Problem description:
Going through the entries below, copy out each line that contains "écriture".

Data to examine:
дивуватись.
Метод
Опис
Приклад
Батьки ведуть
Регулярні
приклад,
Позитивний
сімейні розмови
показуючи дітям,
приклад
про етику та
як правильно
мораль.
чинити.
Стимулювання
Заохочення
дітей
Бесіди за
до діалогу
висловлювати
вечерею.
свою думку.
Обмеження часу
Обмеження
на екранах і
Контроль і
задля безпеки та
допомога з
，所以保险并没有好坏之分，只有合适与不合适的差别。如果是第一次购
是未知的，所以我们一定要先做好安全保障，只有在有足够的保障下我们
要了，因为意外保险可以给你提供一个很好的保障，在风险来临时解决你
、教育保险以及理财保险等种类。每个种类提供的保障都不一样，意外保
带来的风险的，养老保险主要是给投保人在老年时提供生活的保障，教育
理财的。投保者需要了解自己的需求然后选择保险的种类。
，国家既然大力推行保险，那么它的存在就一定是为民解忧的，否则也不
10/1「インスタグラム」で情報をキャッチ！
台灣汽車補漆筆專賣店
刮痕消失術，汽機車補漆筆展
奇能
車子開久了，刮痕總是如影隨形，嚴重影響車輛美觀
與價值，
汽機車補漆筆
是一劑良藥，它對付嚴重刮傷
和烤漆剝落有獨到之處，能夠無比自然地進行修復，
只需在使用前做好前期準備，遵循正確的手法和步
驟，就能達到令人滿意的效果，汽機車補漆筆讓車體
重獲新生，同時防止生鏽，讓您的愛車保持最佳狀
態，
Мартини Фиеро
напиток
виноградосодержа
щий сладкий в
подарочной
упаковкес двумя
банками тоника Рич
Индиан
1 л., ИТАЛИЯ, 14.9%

...

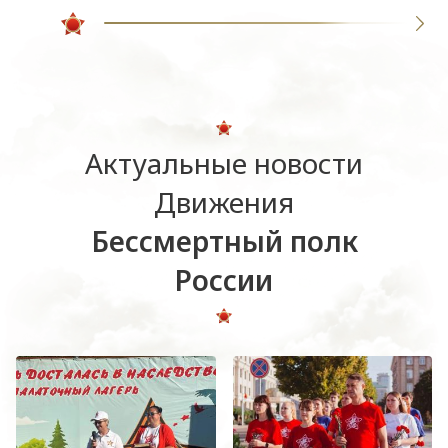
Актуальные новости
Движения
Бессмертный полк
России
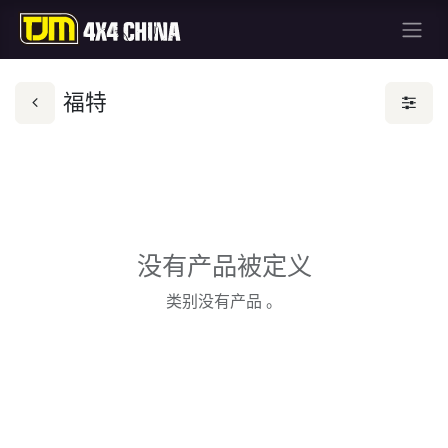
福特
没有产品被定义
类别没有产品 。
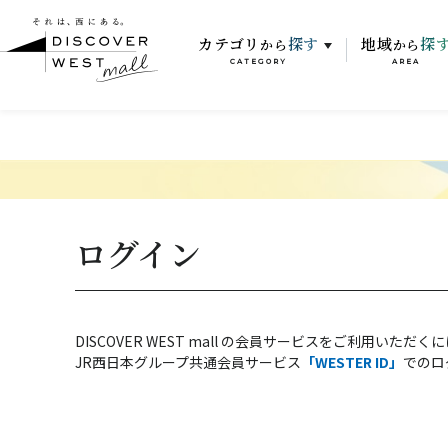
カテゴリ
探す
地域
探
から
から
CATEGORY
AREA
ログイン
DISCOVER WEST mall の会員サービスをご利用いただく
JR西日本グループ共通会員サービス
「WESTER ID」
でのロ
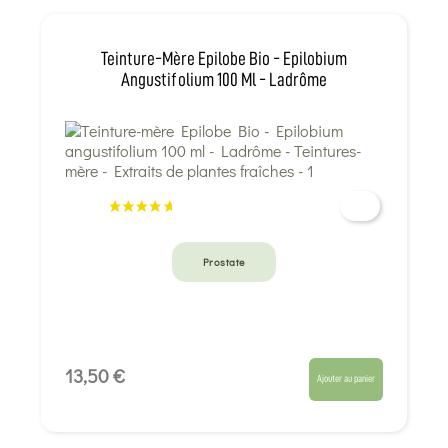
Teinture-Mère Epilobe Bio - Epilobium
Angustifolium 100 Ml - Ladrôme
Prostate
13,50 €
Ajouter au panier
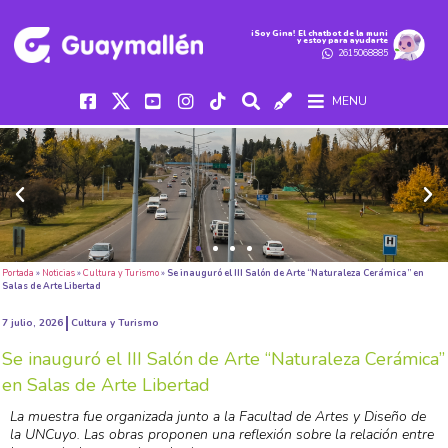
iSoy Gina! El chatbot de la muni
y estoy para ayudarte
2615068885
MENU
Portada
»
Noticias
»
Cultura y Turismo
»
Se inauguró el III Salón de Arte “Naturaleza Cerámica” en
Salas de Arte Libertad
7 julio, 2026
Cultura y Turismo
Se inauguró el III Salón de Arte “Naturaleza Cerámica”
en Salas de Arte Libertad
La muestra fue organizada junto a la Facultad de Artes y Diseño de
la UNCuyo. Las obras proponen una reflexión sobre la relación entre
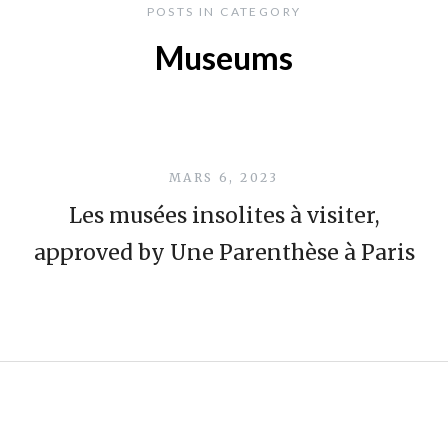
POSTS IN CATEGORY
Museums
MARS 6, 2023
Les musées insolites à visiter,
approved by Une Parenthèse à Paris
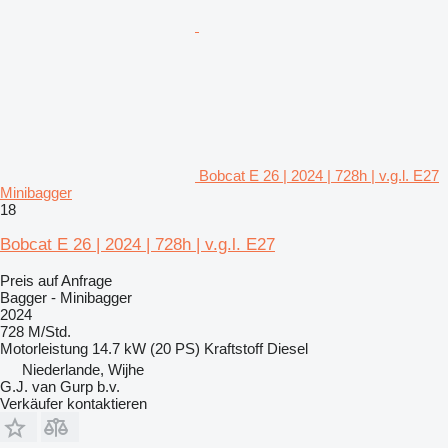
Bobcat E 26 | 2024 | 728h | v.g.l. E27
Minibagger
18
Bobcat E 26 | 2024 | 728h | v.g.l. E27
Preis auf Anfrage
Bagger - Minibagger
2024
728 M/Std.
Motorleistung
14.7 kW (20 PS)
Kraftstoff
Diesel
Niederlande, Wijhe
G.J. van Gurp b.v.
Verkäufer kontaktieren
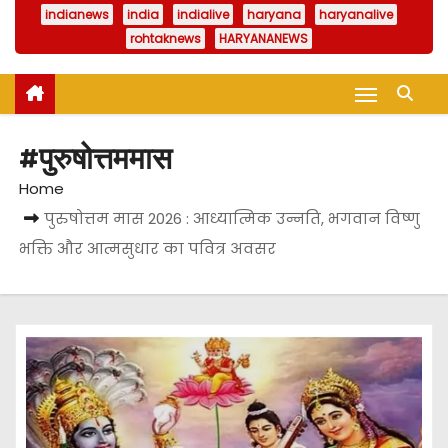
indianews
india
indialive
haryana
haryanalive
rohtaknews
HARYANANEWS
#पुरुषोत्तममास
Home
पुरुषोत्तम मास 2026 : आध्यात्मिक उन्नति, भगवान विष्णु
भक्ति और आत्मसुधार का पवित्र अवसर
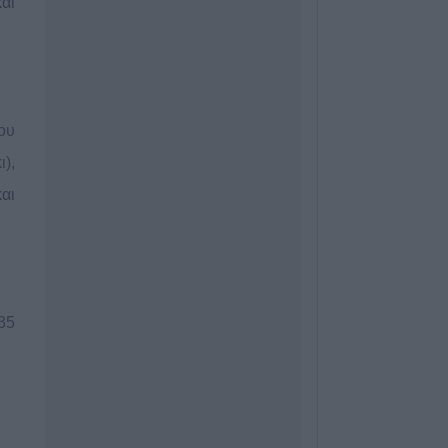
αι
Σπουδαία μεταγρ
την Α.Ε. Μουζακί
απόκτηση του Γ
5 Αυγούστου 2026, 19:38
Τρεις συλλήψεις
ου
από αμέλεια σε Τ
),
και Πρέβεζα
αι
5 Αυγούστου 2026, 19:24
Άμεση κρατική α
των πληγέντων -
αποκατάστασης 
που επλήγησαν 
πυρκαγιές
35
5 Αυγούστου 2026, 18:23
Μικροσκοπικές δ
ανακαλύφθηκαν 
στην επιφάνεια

* * *

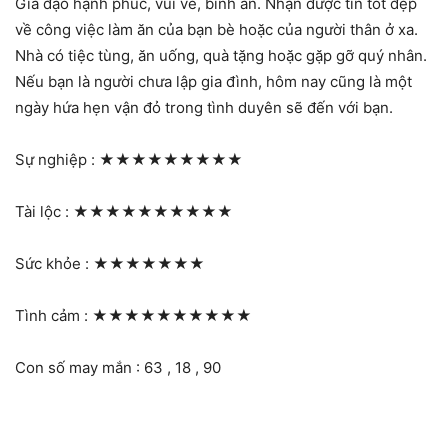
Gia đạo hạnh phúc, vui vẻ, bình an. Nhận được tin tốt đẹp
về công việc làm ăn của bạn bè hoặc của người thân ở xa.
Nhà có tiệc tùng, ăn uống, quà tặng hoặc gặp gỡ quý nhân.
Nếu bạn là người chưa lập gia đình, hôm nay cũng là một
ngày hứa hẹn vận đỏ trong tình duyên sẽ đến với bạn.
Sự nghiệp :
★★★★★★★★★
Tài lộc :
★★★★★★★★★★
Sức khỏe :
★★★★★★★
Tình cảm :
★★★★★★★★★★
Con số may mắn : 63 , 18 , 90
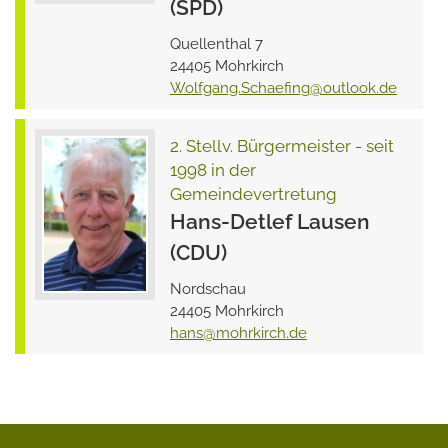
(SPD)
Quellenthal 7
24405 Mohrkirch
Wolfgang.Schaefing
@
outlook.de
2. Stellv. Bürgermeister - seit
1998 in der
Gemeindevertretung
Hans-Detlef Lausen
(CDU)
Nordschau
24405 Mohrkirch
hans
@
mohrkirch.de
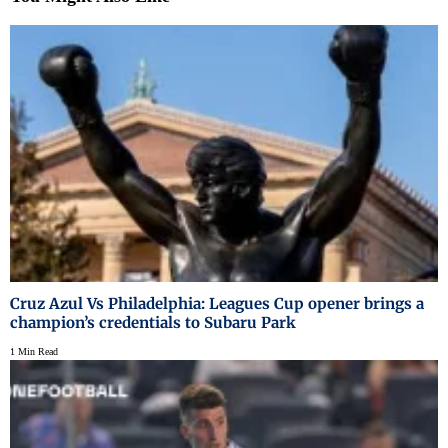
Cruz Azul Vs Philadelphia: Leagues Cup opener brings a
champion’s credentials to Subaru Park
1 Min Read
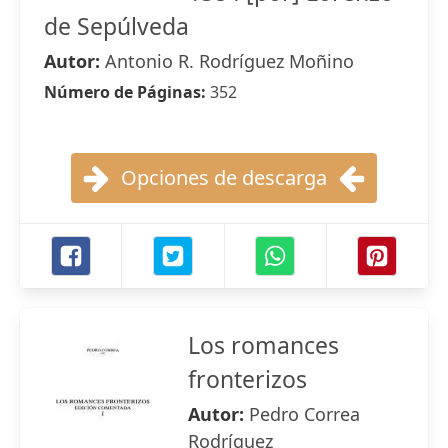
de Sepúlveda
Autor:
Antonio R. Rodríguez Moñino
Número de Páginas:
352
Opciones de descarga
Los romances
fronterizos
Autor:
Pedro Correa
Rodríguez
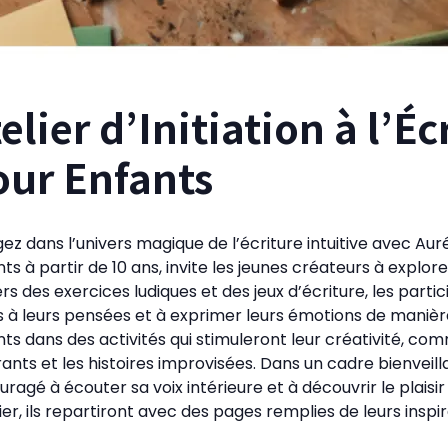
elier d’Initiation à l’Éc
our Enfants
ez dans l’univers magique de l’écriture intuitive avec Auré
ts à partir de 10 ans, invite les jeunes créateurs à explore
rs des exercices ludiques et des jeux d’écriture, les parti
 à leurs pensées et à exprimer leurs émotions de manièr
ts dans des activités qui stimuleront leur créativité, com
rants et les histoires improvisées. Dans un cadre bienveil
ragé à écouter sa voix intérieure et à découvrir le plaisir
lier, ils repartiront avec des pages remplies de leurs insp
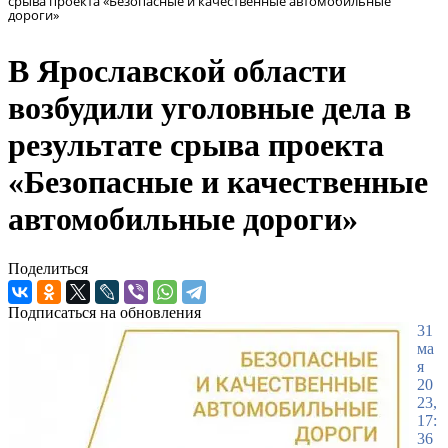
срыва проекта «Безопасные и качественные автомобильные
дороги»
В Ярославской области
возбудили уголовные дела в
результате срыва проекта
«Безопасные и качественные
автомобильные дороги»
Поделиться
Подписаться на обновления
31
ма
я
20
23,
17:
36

Answer section:
ez dans l’univers magique de l’écriture intuitive avec Auré
rs des exercices ludiques et des jeux d’écriture, les parti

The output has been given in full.